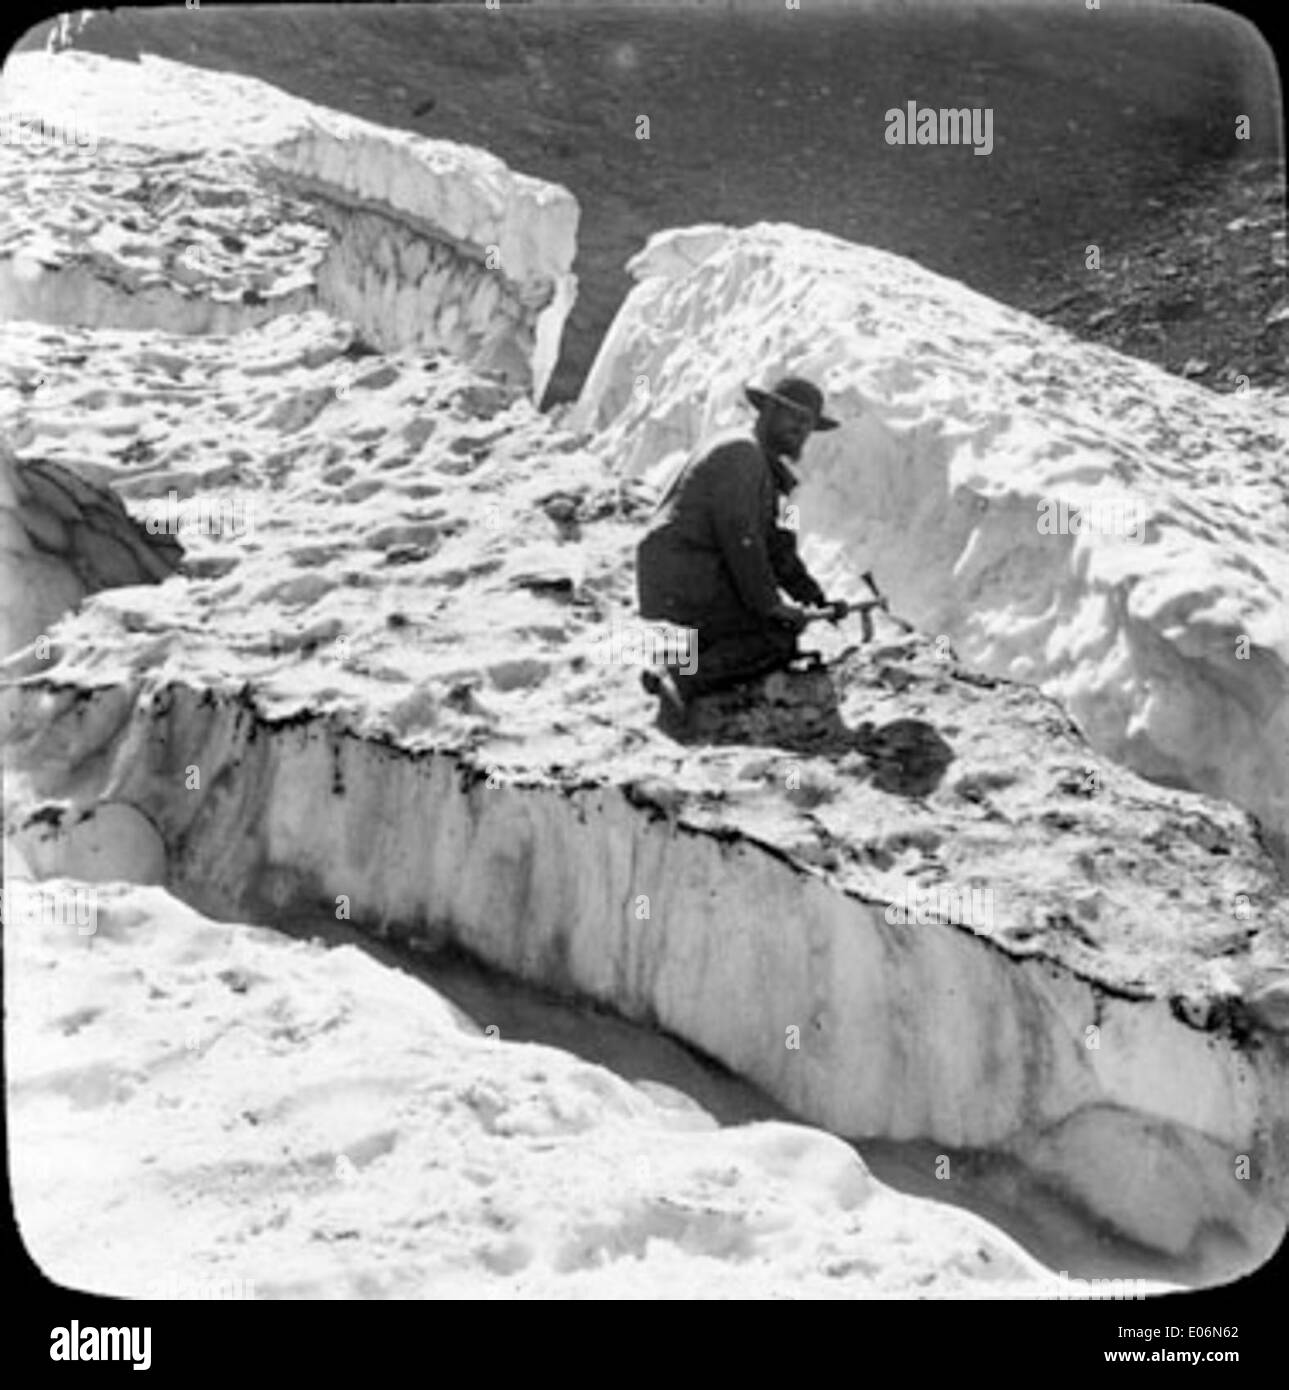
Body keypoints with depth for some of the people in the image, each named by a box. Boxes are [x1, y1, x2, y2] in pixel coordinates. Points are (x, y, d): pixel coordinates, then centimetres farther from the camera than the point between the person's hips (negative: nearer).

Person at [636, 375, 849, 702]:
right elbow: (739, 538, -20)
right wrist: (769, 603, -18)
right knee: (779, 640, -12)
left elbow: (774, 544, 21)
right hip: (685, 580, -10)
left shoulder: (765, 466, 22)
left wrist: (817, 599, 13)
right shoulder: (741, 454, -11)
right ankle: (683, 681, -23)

==

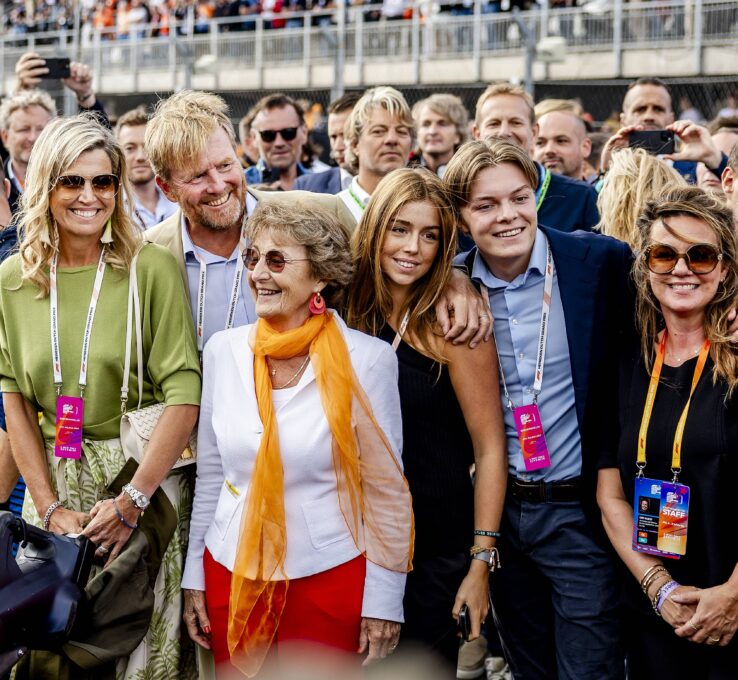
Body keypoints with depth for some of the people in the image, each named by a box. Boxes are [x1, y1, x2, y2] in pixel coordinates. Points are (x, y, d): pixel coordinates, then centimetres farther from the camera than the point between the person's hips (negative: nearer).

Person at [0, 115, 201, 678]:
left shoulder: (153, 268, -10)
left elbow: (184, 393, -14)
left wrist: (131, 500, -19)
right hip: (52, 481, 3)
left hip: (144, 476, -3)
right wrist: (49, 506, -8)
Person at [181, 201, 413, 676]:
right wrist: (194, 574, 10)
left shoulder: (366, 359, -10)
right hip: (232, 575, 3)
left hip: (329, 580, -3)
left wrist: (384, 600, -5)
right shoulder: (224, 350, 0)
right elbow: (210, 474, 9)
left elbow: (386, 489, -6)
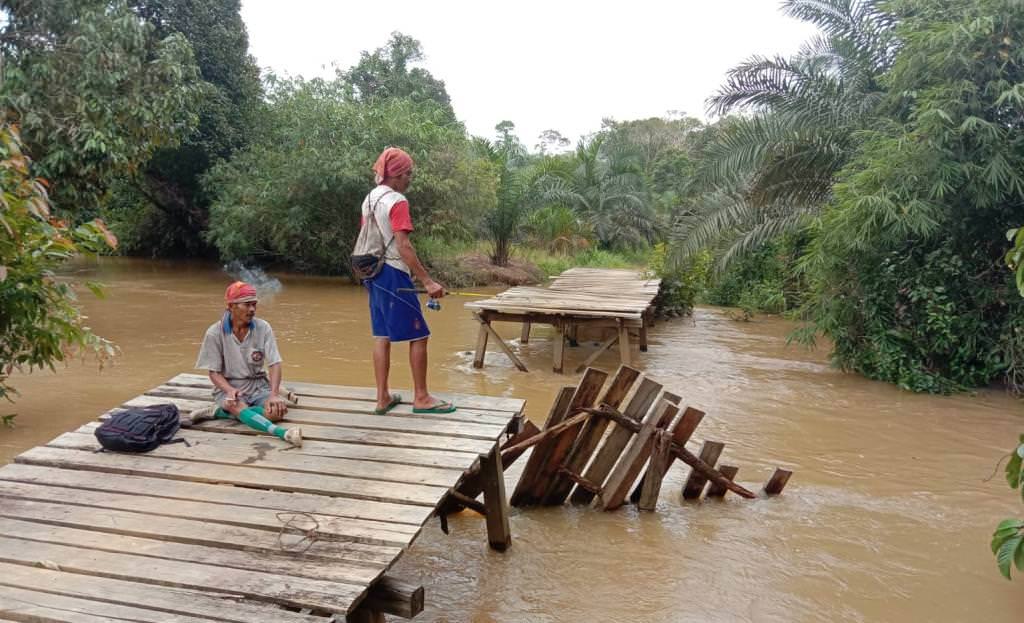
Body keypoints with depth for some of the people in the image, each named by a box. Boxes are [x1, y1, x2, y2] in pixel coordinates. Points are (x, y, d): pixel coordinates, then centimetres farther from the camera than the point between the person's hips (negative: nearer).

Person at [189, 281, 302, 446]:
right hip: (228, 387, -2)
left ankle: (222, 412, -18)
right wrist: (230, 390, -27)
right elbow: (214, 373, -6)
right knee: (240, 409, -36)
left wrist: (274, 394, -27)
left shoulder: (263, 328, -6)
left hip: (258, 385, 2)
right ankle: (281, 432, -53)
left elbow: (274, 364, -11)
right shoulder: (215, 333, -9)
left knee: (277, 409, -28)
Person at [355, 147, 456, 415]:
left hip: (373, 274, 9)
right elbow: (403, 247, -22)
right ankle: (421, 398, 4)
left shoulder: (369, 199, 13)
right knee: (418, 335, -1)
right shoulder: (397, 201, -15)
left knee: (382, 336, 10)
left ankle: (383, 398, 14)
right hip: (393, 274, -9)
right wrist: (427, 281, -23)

- [What needs to be done]
Look above for the line holding "right elbow: (739, 538, -20)" and the line holding "right ankle: (683, 681, -23)", then output exactly those two lines and every line between them, nothing more.

- [Exercise response]
right elbow: (739, 538, -20)
right wrist: (769, 603, -18)
right knee: (779, 640, -12)
left elbow: (774, 544, 21)
right hip: (685, 580, -10)
left shoulder: (765, 466, 22)
left wrist: (817, 599, 13)
right shoulder: (741, 454, -11)
right ankle: (683, 681, -23)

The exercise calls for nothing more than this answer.